O Interior Norte do País ressente-se com a crise. As indústrias são quase inexistentes nestes três concelhos mais afectados pelo desemprego. E a agricultura é apenas uma solução nos socalcos do Douro. De resto, toda a gente tem um pedaço de terra para manter as reservas alimentares em casa. As mulheres são as mais afectadas pela falta de emprego. Vão apenas debruando esta realidade com trabalho sazonal no estrangeiro. Os homens, ocupados na construção civil, abandonam o País. Às 15 horas os cafés e as mercearias têm gente, desempregada, que já esgotou este País e os outros.  
RADIOGRAFIA DO DESEMPREGO COM TAXA ACIMA DOS 20% CENTRA-SE SÓ NO NORTE
Há quatro concelhos com desemprego acima dos 20%, sendo 10,6% a média nacional, segundo o Instituto Português de Estatística. Mesão Frio bateu o recorde com 25,8%; segue-se Baião, com 23,7%; no litoral, Espinho com 22,8%; e, voltando ao Interior Norte, Castelo de Paiva com 20,7%. A taxa de desemprego nunca esteve tão alta. Há 35 concelhos acima dos 15% e 22,7% dos desempregados são jovens.
O presidente da Câmara de Mesão Frio, Alberto Monteiro Pereira, afirma que "a grande causa deste disparo na taxa de desemprego neste concelho advém do facto de, nos últimos três anos, ter-se promovido cursos de Educação e Formação de Adultos, sendo uma das condições para o acesso a inscrição no Centro de Emprego". Perspectiva que a vereadora Ivone Abreu, da Câmara de Baião, corrobora. Tal como o autarca de Castelo de Paiva, Gonçalo Rocha, que lamenta ainda o fecho da indústria de calçado e os fracos acessos à sua região.
A TRADIÇÃO DE PÔR NA CONTA
Vítor Manuel Monteiro, do Café Conforto, em Mesão Frio, é peremptório em afirmar que o negócio já perdeu 50% com a crise de desemprego que assola o País. Esta é a opinião generalizada um pouco por todos os cafés das regiões mais afectadas por este flagelo. Pior são os calotes nas mercearias.

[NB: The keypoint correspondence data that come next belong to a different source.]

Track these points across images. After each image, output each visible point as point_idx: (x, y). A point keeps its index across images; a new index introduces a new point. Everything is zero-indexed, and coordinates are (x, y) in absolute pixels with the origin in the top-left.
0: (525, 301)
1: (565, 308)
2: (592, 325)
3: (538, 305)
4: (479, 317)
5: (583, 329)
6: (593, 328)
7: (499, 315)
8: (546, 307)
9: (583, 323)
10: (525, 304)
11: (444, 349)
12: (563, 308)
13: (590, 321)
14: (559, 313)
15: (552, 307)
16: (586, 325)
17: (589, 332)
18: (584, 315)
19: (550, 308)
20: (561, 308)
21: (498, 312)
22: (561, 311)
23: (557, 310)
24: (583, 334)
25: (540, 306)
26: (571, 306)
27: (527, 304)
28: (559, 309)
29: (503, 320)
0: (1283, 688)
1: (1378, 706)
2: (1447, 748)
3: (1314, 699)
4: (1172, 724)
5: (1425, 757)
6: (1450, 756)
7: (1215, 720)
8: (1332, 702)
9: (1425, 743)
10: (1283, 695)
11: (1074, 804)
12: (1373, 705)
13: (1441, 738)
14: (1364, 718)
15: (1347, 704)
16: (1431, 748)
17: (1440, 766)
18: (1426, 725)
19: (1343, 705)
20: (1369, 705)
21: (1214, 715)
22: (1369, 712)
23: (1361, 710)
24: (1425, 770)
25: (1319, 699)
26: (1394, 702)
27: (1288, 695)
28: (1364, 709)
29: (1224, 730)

A maioria dos merceeiros afirma que as pessoas, apesar da crise, não se privam de comprar muitos produtos supérfluos porque ainda têm o facilitismo de mandarem pôr na conta. E quando pagam? Muitos não fazem qualquer previsão. É crise a agravar a crise. 
Comentário:
Importante artigo de Bruno Mateus. Este é o retrato real do Portugal socrático que nos desgoverna há  cerca de 4 anos - até quando? Povo, porque tardas tanto em atirar esta escumalha para o caixote do lixo?